▸ HOW TO COMPLETE THIS TASK:
Each entry must come back word for word; drop the images as you go.

▸ DATA SECTION:

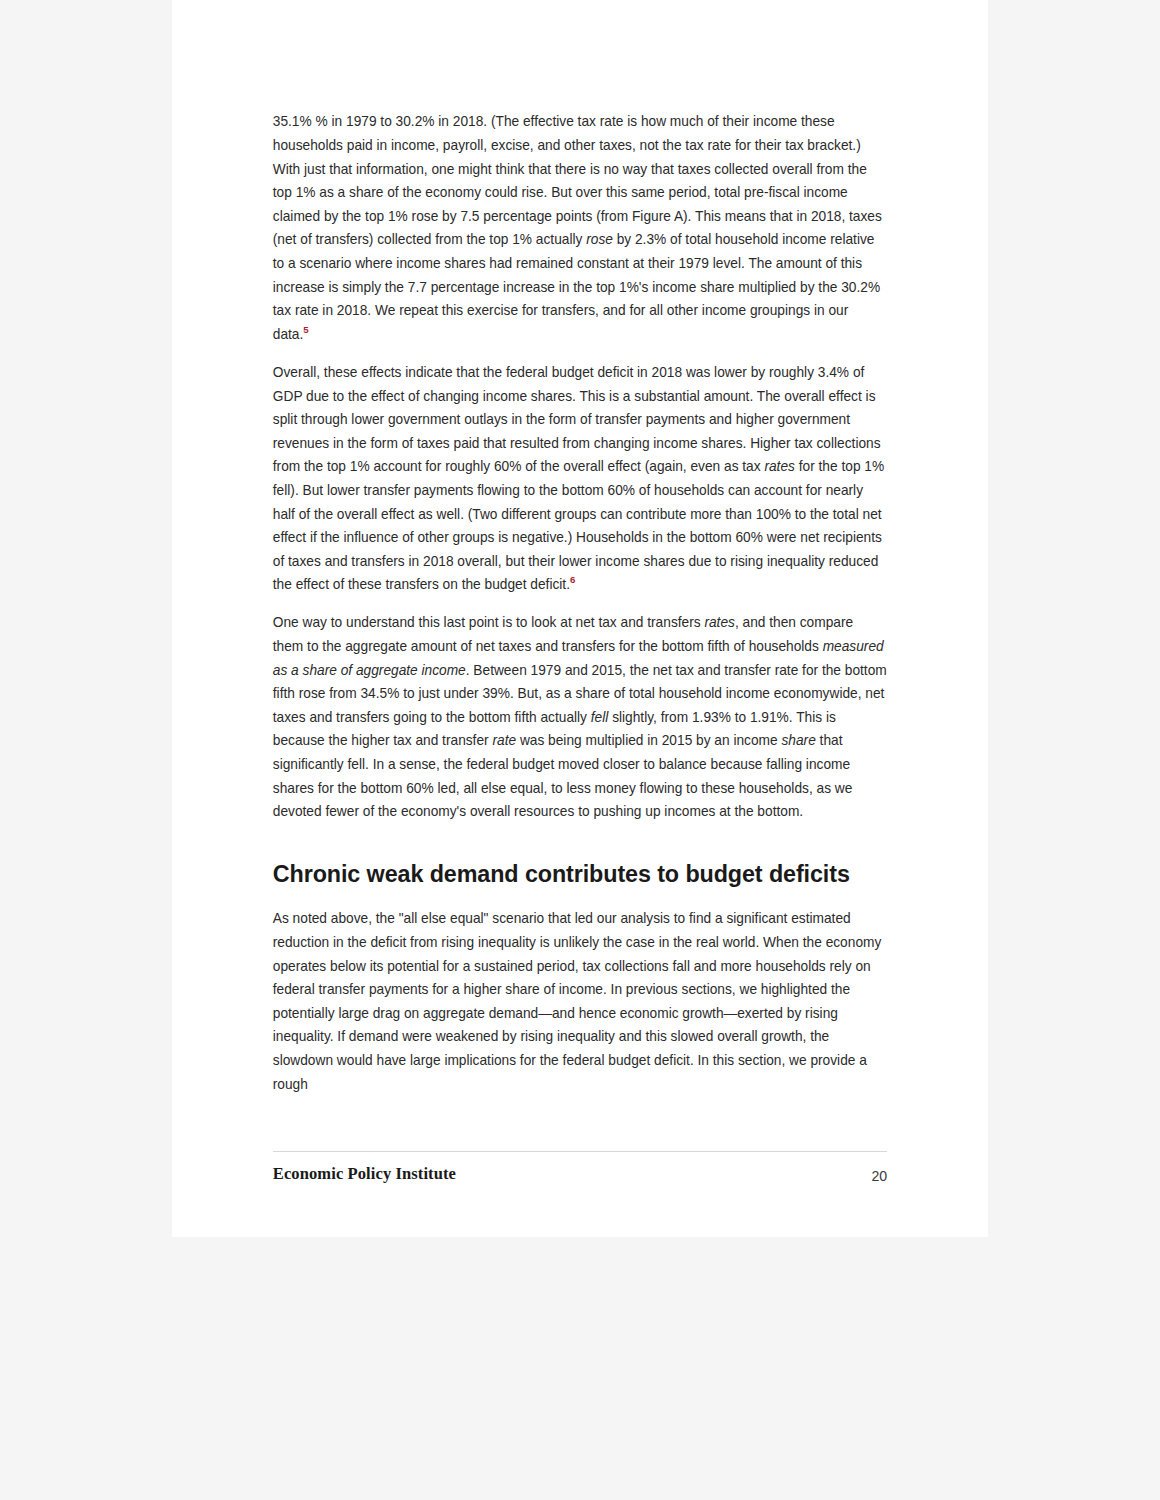35.1% % in 1979 to 30.2% in 2018. (The effective tax rate is how much of their income these households paid in income, payroll, excise, and other taxes, not the tax rate for their tax bracket.) With just that information, one might think that there is no way that taxes collected overall from the top 1% as a share of the economy could rise. But over this same period, total pre-fiscal income claimed by the top 1% rose by 7.5 percentage points (from Figure A). This means that in 2018, taxes (net of transfers) collected from the top 1% actually rose by 2.3% of total household income relative to a scenario where income shares had remained constant at their 1979 level. The amount of this increase is simply the 7.7 percentage increase in the top 1%'s income share multiplied by the 30.2% tax rate in 2018. We repeat this exercise for transfers, and for all other income groupings in our data.5
Overall, these effects indicate that the federal budget deficit in 2018 was lower by roughly 3.4% of GDP due to the effect of changing income shares. This is a substantial amount. The overall effect is split through lower government outlays in the form of transfer payments and higher government revenues in the form of taxes paid that resulted from changing income shares. Higher tax collections from the top 1% account for roughly 60% of the overall effect (again, even as tax rates for the top 1% fell). But lower transfer payments flowing to the bottom 60% of households can account for nearly half of the overall effect as well. (Two different groups can contribute more than 100% to the total net effect if the influence of other groups is negative.) Households in the bottom 60% were net recipients of taxes and transfers in 2018 overall, but their lower income shares due to rising inequality reduced the effect of these transfers on the budget deficit.6
One way to understand this last point is to look at net tax and transfers rates, and then compare them to the aggregate amount of net taxes and transfers for the bottom fifth of households measured as a share of aggregate income. Between 1979 and 2015, the net tax and transfer rate for the bottom fifth rose from 34.5% to just under 39%. But, as a share of total household income economywide, net taxes and transfers going to the bottom fifth actually fell slightly, from 1.93% to 1.91%. This is because the higher tax and transfer rate was being multiplied in 2015 by an income share that significantly fell. In a sense, the federal budget moved closer to balance because falling income shares for the bottom 60% led, all else equal, to less money flowing to these households, as we devoted fewer of the economy's overall resources to pushing up incomes at the bottom.
Chronic weak demand contributes to budget deficits
As noted above, the "all else equal" scenario that led our analysis to find a significant estimated reduction in the deficit from rising inequality is unlikely the case in the real world. When the economy operates below its potential for a sustained period, tax collections fall and more households rely on federal transfer payments for a higher share of income. In previous sections, we highlighted the potentially large drag on aggregate demand—and hence economic growth—exerted by rising inequality. If demand were weakened by rising inequality and this slowed overall growth, the slowdown would have large implications for the federal budget deficit. In this section, we provide a rough
Economic Policy Institute
20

▸ ANSWER SPACE:
35.1% % in 1979 to 30.2% in 2018. (The effective tax rate is how much of their income these households paid in income, payroll, excise, and other taxes, not the tax rate for their tax bracket.) With just that information, one might think that there is no way that taxes collected overall from the top 1% as a share of the economy could rise. But over this same period, total pre-fiscal income claimed by the top 1% rose by 7.5 percentage points (from Figure A). This means that in 2018, taxes (net of transfers) collected from the top 1% actually rose by 2.3% of total household income relative to a scenario where income shares had remained constant at their 1979 level. The amount of this increase is simply the 7.7 percentage increase in the top 1%'s income share multiplied by the 30.2% tax rate in 2018. We repeat this exercise for transfers, and for all other income groupings in our data.5
Overall, these effects indicate that the federal budget deficit in 2018 was lower by roughly 3.4% of GDP due to the effect of changing income shares. This is a substantial amount. The overall effect is split through lower government outlays in the form of transfer payments and higher government revenues in the form of taxes paid that resulted from changing income shares. Higher tax collections from the top 1% account for roughly 60% of the overall effect (again, even as tax rates for the top 1% fell). But lower transfer payments flowing to the bottom 60% of households can account for nearly half of the overall effect as well. (Two different groups can contribute more than 100% to the total net effect if the influence of other groups is negative.) Households in the bottom 60% were net recipients of taxes and transfers in 2018 overall, but their lower income shares due to rising inequality reduced the effect of these transfers on the budget deficit.6
One way to understand this last point is to look at net tax and transfers rates, and then compare them to the aggregate amount of net taxes and transfers for the bottom fifth of households measured as a share of aggregate income. Between 1979 and 2015, the net tax and transfer rate for the bottom fifth rose from 34.5% to just under 39%. But, as a share of total household income economywide, net taxes and transfers going to the bottom fifth actually fell slightly, from 1.93% to 1.91%. This is because the higher tax and transfer rate was being multiplied in 2015 by an income share that significantly fell. In a sense, the federal budget moved closer to balance because falling income shares for the bottom 60% led, all else equal, to less money flowing to these households, as we devoted fewer of the economy's overall resources to pushing up incomes at the bottom.
Chronic weak demand contributes to budget deficits
As noted above, the "all else equal" scenario that led our analysis to find a significant estimated reduction in the deficit from rising inequality is unlikely the case in the real world. When the economy operates below its potential for a sustained period, tax collections fall and more households rely on federal transfer payments for a higher share of income. In previous sections, we highlighted the potentially large drag on aggregate demand—and hence economic growth—exerted by rising inequality. If demand were weakened by rising inequality and this slowed overall growth, the slowdown would have large implications for the federal budget deficit. In this section, we provide a rough
Economic Policy Institute
20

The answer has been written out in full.